For most people, a message like this would instantly conjure up images of warm beaches, white sand, sunshine, and tropical drinks.
And then there is me.
The Hawaii I want to see lies high above Honolulu, in the crater of a volcano where a 30-foot woman carved in stone stands sentinel.
The crater, nicknamed Punchbowl for its shape, is the National Cemetery of the Pacific. Ancients called the site “Puowaina,” the “hill of sacrifice”—no name could be more fitting. Close to 77,000 service personnel from WWII, Korea, and Vietnam are memorialized there.
The 30-foot statue is Lady Columbia. She symbolizes all grieving mothers and watches over the Court of the Missing with the following dedication:
In these gardens are recorded
the names of Americans
who gave their lives
in the service of their country
and whose earthly resting place
is known only to God.
Traditionally, a flag-draped coffin is the evocative symbol of a fallen hero, but for the families of the 28,778 lost or buried at sea and honored in the Court of the Missing, there is no such closure. My uncle, Ensign Robert Berenson, USNR, is one of them. (“Too Soon,” Ancestry Magazine, September/October 2006). His name is 10 feet up one of Punchbowl’s marble walls. I call it providence when a landscape worker happens by, offering us a ladder so we can touch Uncle Bob’s name.
The view from Punchbowl encompasses Diamond Head to Pearl Harbor.
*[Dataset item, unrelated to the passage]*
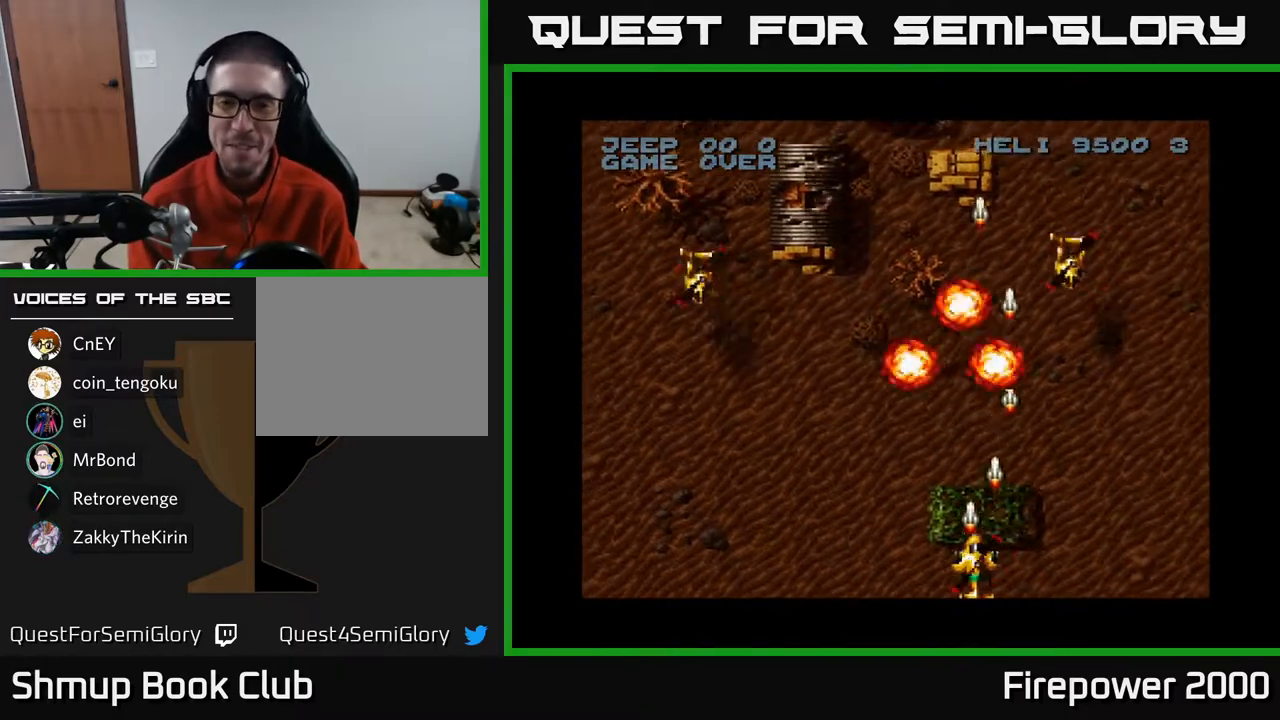
{"buttons": ["A", "DPAD_LEFT"], "left_stick": "center", "right_stick": "center", "events": [[250, "DPAD_RIGHT", "up"], [300, "DPAD_LEFT", "down"]]}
But what is most striking about Punchbowl is that it is a place of extraordinary perfection, solemn and serene at the same time.
The reverence that hangs in the air at Punchbowl touches my teenage son. He is Uncle Bob’s namesake. “Mom,” he says, “thank you for bringing me here. I see now that I am supposed to be here.” He points out a banyan tree and how like our own family tree it is. Most of the branches reach skyward, begetting other branches that beget yet others. But one branch ends abruptly, cut short. We look to the inscription at Lady Columbia’s feet:
The solemn pride that must be yours, to have laid so costly a sacrifice upon the altar of freedom.